When you reach the line that contains "X555Y-760D02*" in the entries below, begin returning lines exactly as written and continue through the last one.

*** THE DATA ***

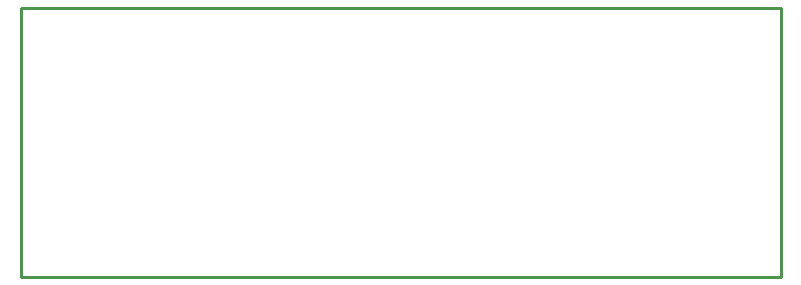
<source format=gko>
G04 Layer_Color=16711935*
%FSLAX23Y23*%
%MOIN*%
G70*
G01*
G75*
%ADD11C,0.010*%
D11*
X-1980Y-760D02*
Y136D01*
X555Y-760D02*
Y136D01*
X-1980Y-760D02*
X555D01*
X-1980Y136D02*
X555D01*
M02*

</source>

*** End of THE DATA ***

THE COMPLETED TASK:
X555Y-760D02*
Y136D01*
X-1980Y-760D02*
X555D01*
X-1980Y136D02*
X555D01*
M02*

</source>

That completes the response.